I’ve always said that CF won’t beat me or it won’t define the person I am, but it is still a huge part of my daily life, regardless of whether I choose to let it define me or not.
Now, I’m not saying that CF is my biggest accomplishment because I love having it and that I enjoy taking medication 20 times a day and or that I adore coughing green or brown phlegm up from my lungs, far from it, but my doctors told my parents I wouldn’t live past my eighteenth birthday. I’ve lived a quarter of a century. I’m still here, almost 25 years old, still popping the pills and breathing with my original lungs. That’s what I mean by CF being my biggest accomplishment, I’m sure other CFer’s parents were told the same or similar news when their children were born. It shows how momentous our fighting spirit. Also the medications, tablets and general treatments have made huge advancements since I was born.
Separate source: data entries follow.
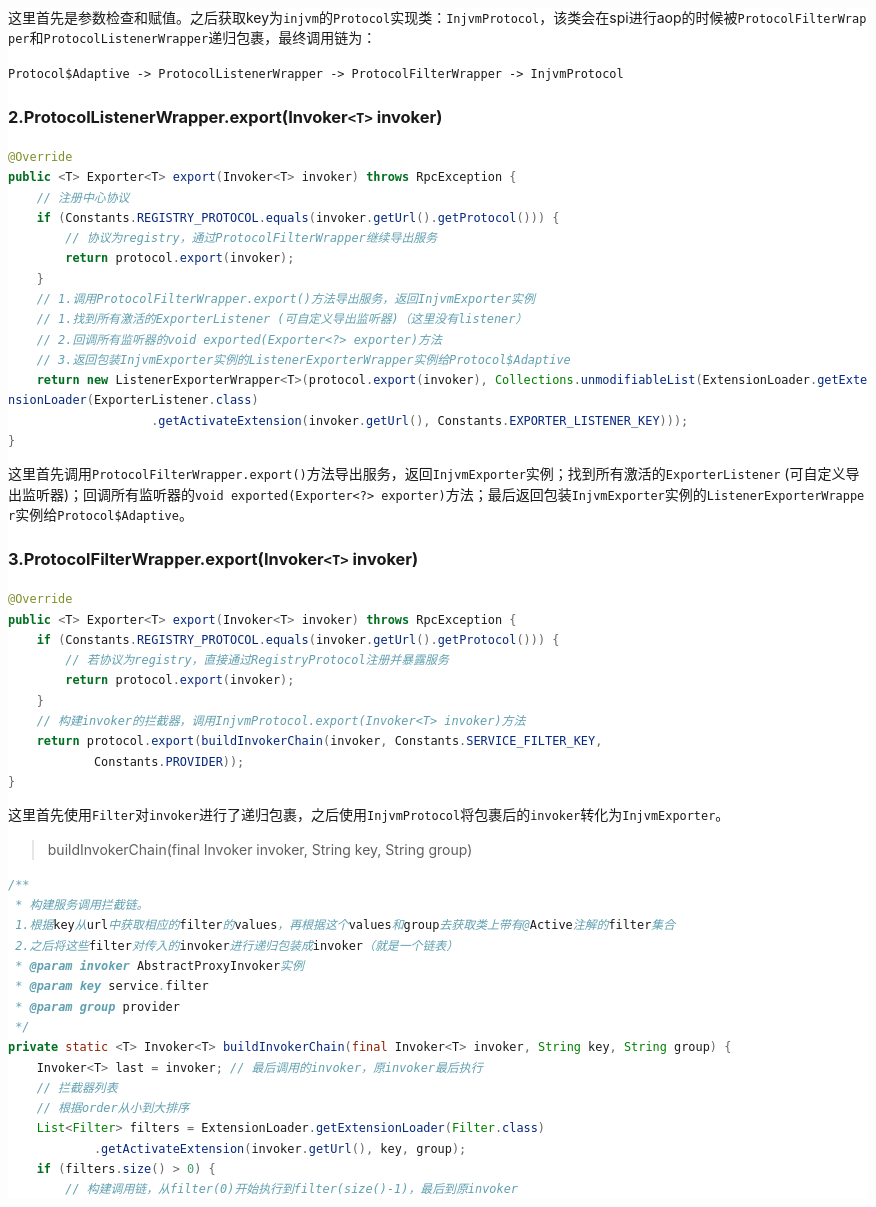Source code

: 这里首先是参数检查和赋值。之后获取key为`injvm`的`Protocol`实现类：`InjvmProtocol`，该类会在spi进行aop的时候被`ProtocolFilterWrapper`和`ProtocolListenerWrapper`递归包裹，最终调用链为：

`Protocol$Adaptive -> ProtocolListenerWrapper -> ProtocolFilterWrapper -> InjvmProtocol`



### 2.ProtocolListenerWrapper.export(Invoker`<T>` invoker)

```java
@Override
public <T> Exporter<T> export(Invoker<T> invoker) throws RpcException {
    // 注册中心协议
    if (Constants.REGISTRY_PROTOCOL.equals(invoker.getUrl().getProtocol())) {
        // 协议为registry，通过ProtocolFilterWrapper继续导出服务  
        return protocol.export(invoker);
    }
    // 1.调用ProtocolFilterWrapper.export()方法导出服务，返回InjvmExporter实例
    // 1.找到所有激活的ExporterListener (可自定义导出监听器)（这里没有listener）
    // 2.回调所有监听器的void exported(Exporter<?> exporter)方法
    // 3.返回包装InjvmExporter实例的ListenerExporterWrapper实例给Protocol$Adaptive
    return new ListenerExporterWrapper<T>(protocol.export(invoker), Collections.unmodifiableList(ExtensionLoader.getExtensionLoader(ExporterListener.class)
                    .getActivateExtension(invoker.getUrl(), Constants.EXPORTER_LISTENER_KEY)));
}
```

这里首先调用`ProtocolFilterWrapper.export()`方法导出服务，返回`InjvmExporter`实例；找到所有激活的`ExporterListener` (可自定义导出监听器)；回调所有监听器的`void exported(Exporter<?> exporter)`方法；最后返回包装`InjvmExporter`实例的`ListenerExporterWrapper`实例给`Protocol$Adaptive`。

### 3.ProtocolFilterWrapper.export(Invoker`<T>` invoker)

```java
@Override
public <T> Exporter<T> export(Invoker<T> invoker) throws RpcException {
    if (Constants.REGISTRY_PROTOCOL.equals(invoker.getUrl().getProtocol())) {
        // 若协议为registry，直接通过RegistryProtocol注册并暴露服务
        return protocol.export(invoker);
    }
    // 构建invoker的拦截器，调用InjvmProtocol.export(Invoker<T> invoker)方法
    return protocol.export(buildInvokerChain(invoker, Constants.SERVICE_FILTER_KEY,
            Constants.PROVIDER));
}
```

这里首先使用`Filter`对`invoker`进行了递归包裹，之后使用`InjvmProtocol`将包裹后的`invoker`转化为`InjvmExporter`。

> buildInvokerChain(final Invoker<T> invoker, String key, String group)

```java
/**
 * 构建服务调用拦截链。
 1.根据key从url中获取相应的filter的values，再根据这个values和group去获取类上带有@Active注解的filter集合
 2.之后将这些filter对传入的invoker进行递归包装成invoker（就是一个链表）
 * @param invoker AbstractProxyInvoker实例
 * @param key service.filter
 * @param group provider
 */
private static <T> Invoker<T> buildInvokerChain(final Invoker<T> invoker, String key, String group) {
    Invoker<T> last = invoker; // 最后调用的invoker，原invoker最后执行
    // 拦截器列表
    // 根据order从小到大排序
    List<Filter> filters = ExtensionLoader.getExtensionLoader(Filter.class)
            .getActivateExtension(invoker.getUrl(), key, group);
    if (filters.size() > 0) {
        // 构建调用链，从filter(0)开始执行到filter(size()-1)，最后到原invoker
```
But there’s a flip side to this. Yes, CF is my biggest fear. I know I’m doing pretty good right now, but I don’t know what my health status will be this time next year. I could go downhill or something big could happen, who knows. Cystic Fibrosis is a progressive illness, I’m not going to get better, I’ve learnt to accept that, but the thought of my health draining away and me becoming a shadow of myself is pretty damn scary. I know I will need a lung transplant eventually. Now, this is where shit gets real for me, I can’t handle that thought just yet. It’s hard to say it without getting emotional and feel just pure fear. People with CF who have already had a lung transplant are absolute inspirations to me, they’re true heroes to everyone. But I know that time will come eventually, the big question is when, not if.
Now, I know there will be plenty of CFer's screaming at their phone or laptop screens saying, "How the hell can you even say that CF is your biggest triumph?!" I can see where you're coming from. But hear me out, CF is an illness which gets worse over time, each day I get through is a small achievement to me, the fact I've made another day without CF beating me sees my inner self do cartwheels in celebration. I and many others with CF have managed another 86400 seconds, 1440 minutes and, more importantly, another 24 hours in our lives.
But still, having CF bloody stinks. The endless tablet taking, breathing in nebulisers and tedious physiotherapy can wear me down. Knowing I'll never know what it's like to be just 'normal' is quite sad. But this is all I know, so I may as well keep my head down, swallow the pills and get on with things!